__AIM OF THE EXERCISE__. Reproduce every line of the listing below, keeping each one unchanged.

__DATA IN THIS EXERCISE__.

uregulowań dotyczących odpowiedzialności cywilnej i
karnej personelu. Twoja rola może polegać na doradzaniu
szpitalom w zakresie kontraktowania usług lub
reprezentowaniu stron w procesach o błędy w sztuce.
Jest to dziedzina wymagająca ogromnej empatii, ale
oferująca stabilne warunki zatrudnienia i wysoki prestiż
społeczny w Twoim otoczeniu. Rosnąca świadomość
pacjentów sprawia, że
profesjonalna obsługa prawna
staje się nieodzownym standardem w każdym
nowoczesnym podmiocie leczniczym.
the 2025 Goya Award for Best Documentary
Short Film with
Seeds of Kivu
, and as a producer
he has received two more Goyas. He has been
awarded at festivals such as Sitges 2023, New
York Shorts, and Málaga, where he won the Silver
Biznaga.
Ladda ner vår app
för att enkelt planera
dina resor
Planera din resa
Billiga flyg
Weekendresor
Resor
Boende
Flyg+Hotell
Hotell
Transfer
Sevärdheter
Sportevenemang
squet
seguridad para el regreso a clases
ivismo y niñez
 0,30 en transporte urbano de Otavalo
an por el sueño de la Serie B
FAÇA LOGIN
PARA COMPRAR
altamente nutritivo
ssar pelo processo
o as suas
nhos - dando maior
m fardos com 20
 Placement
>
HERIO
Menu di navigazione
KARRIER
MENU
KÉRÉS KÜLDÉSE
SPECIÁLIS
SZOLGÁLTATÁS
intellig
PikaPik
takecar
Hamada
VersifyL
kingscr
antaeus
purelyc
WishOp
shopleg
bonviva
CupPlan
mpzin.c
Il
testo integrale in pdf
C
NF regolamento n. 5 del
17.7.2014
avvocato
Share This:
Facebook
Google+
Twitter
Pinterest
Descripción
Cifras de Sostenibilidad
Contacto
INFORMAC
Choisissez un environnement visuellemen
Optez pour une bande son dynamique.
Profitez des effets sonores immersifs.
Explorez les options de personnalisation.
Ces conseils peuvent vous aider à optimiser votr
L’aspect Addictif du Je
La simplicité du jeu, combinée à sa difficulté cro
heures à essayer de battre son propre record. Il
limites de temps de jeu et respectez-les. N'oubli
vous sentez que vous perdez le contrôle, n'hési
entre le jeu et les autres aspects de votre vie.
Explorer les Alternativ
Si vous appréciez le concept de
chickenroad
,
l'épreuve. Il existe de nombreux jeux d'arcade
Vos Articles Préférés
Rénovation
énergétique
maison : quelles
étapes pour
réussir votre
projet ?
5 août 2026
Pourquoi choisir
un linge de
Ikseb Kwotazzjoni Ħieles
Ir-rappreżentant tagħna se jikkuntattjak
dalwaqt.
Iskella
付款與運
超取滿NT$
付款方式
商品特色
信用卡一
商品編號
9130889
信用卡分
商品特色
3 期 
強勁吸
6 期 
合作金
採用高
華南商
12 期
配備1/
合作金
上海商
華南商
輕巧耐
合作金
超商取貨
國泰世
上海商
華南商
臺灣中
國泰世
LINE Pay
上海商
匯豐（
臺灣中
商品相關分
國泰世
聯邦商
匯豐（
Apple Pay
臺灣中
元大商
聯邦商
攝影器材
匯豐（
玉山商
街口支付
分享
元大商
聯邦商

__RESPONSE TO THE EXERCISE__.
uregulowań dotyczących odpowiedzialności cywilnej i
karnej personelu. Twoja rola może polegać na doradzaniu
szpitalom w zakresie kontraktowania usług lub
reprezentowaniu stron w procesach o błędy w sztuce.
Jest to dziedzina wymagająca ogromnej empatii, ale
oferująca stabilne warunki zatrudnienia i wysoki prestiż
społeczny w Twoim otoczeniu. Rosnąca świadomość
pacjentów sprawia, że
profesjonalna obsługa prawna
staje się nieodzownym standardem w każdym
nowoczesnym podmiocie leczniczym.
the 2025 Goya Award for Best Documentary
Short Film with
Seeds of Kivu
, and as a producer
he has received two more Goyas. He has been
awarded at festivals such as Sitges 2023, New
York Shorts, and Málaga, where he won the Silver
Biznaga.
Ladda ner vår app
för att enkelt planera
dina resor
Planera din resa
Billiga flyg
Weekendresor
Resor
Boende
Flyg+Hotell
Hotell
Transfer
Sevärdheter
Sportevenemang
squet
seguridad para el regreso a clases
ivismo y niñez
 0,30 en transporte urbano de Otavalo
an por el sueño de la Serie B
FAÇA LOGIN
PARA COMPRAR
altamente nutritivo
ssar pelo processo
o as suas
nhos - dando maior
m fardos com 20
 Placement
>
HERIO
Menu di navigazione
KARRIER
MENU
KÉRÉS KÜLDÉSE
SPECIÁLIS
SZOLGÁLTATÁS
intellig
PikaPik
takecar
Hamada
VersifyL
kingscr
antaeus
purelyc
WishOp
shopleg
bonviva
CupPlan
mpzin.c
Il
testo integrale in pdf
C
NF regolamento n. 5 del
17.7.2014
avvocato
Share This:
Facebook
Google+
Twitter
Pinterest
Descripción
Cifras de Sostenibilidad
Contacto
INFORMAC
Choisissez un environnement visuellemen
Optez pour une bande son dynamique.
Profitez des effets sonores immersifs.
Explorez les options de personnalisation.
Ces conseils peuvent vous aider à optimiser votr
L’aspect Addictif du Je
La simplicité du jeu, combinée à sa difficulté cro
heures à essayer de battre son propre record. Il
limites de temps de jeu et respectez-les. N'oubli
vous sentez que vous perdez le contrôle, n'hési
entre le jeu et les autres aspects de votre vie.
Explorer les Alternativ
Si vous appréciez le concept de
chickenroad
,
l'épreuve. Il existe de nombreux jeux d'arcade
Vos Articles Préférés
Rénovation
énergétique
maison : quelles
étapes pour
réussir votre
projet ?
5 août 2026
Pourquoi choisir
un linge de
Ikseb Kwotazzjoni Ħieles
Ir-rappreżentant tagħna se jikkuntattjak
dalwaqt.
Iskella
付款與運
超取滿NT$
付款方式
商品特色
信用卡一
商品編號
9130889
信用卡分
商品特色
3 期 
強勁吸
6 期 
合作金
採用高
華南商
12 期
配備1/
合作金
上海商
華南商
輕巧耐
合作金
超商取貨
國泰世
上海商
華南商
臺灣中
國泰世
LINE Pay
上海商
匯豐（
臺灣中
商品相關分
國泰世
聯邦商
匯豐（
Apple Pay
臺灣中
元大商
聯邦商
攝影器材
匯豐（
玉山商
街口支付
分享
元大商
聯邦商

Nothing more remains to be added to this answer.